How to complete this task.
Scan the data below and give the number of lines that include the word "down", with no other words.

Given material.

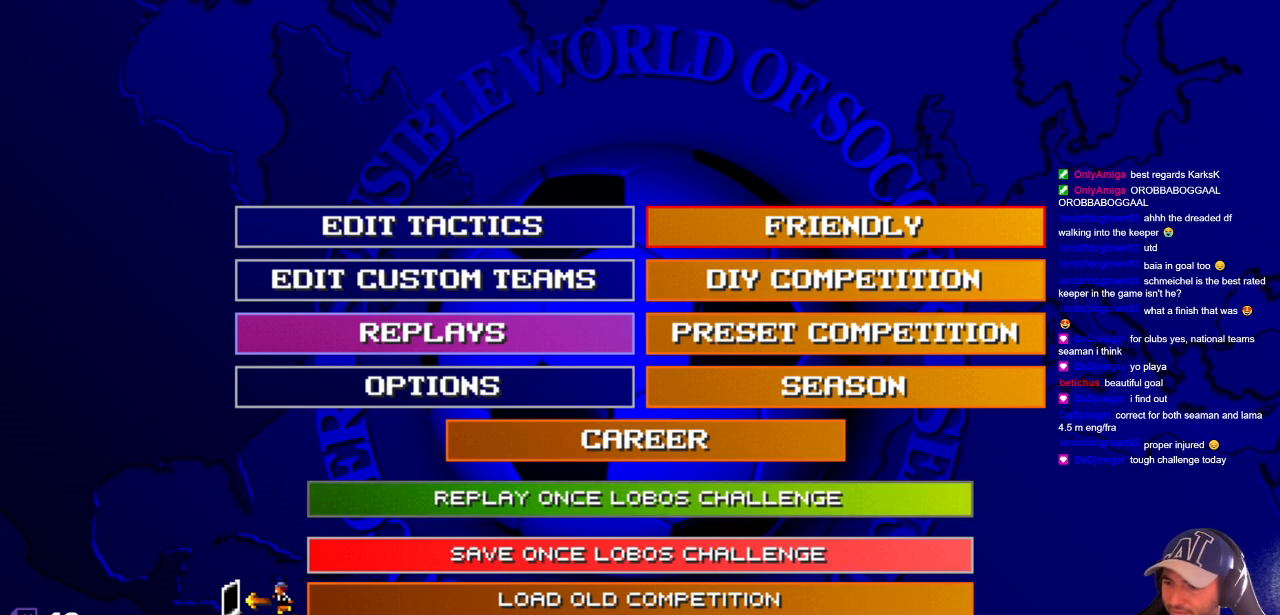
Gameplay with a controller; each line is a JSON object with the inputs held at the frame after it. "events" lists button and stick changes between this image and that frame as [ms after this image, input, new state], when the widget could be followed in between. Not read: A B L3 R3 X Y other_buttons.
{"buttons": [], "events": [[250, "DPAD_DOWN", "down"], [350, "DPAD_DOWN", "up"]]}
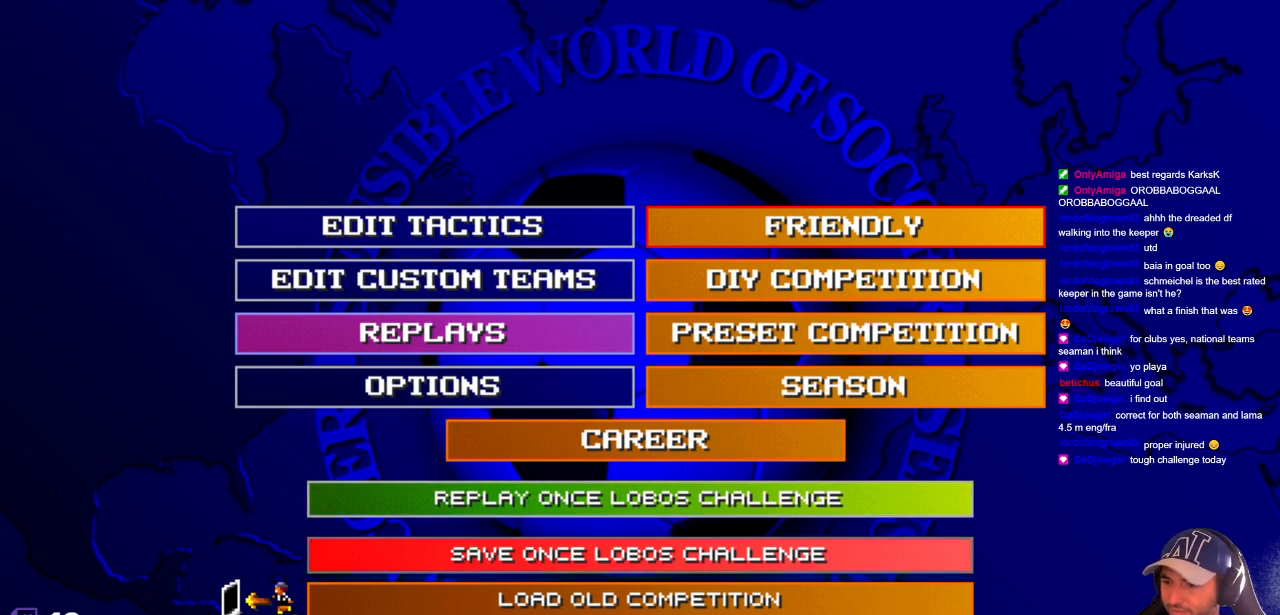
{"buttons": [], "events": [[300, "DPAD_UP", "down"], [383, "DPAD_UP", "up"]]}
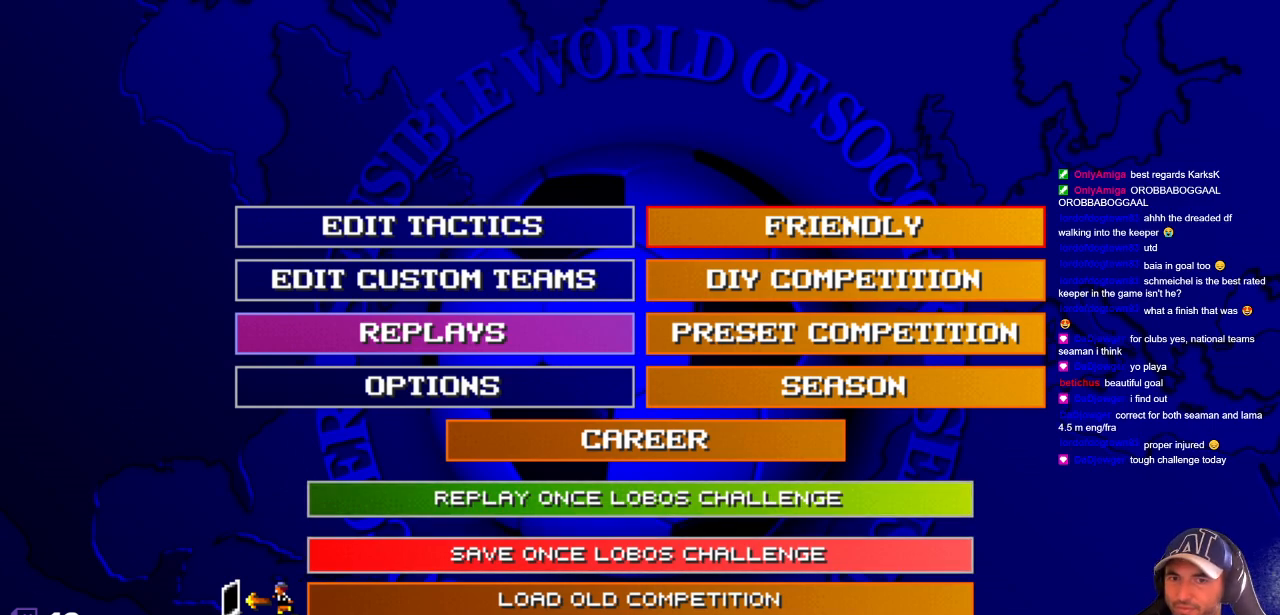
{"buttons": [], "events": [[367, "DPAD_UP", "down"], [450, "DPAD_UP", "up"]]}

Reply to the exercise.
3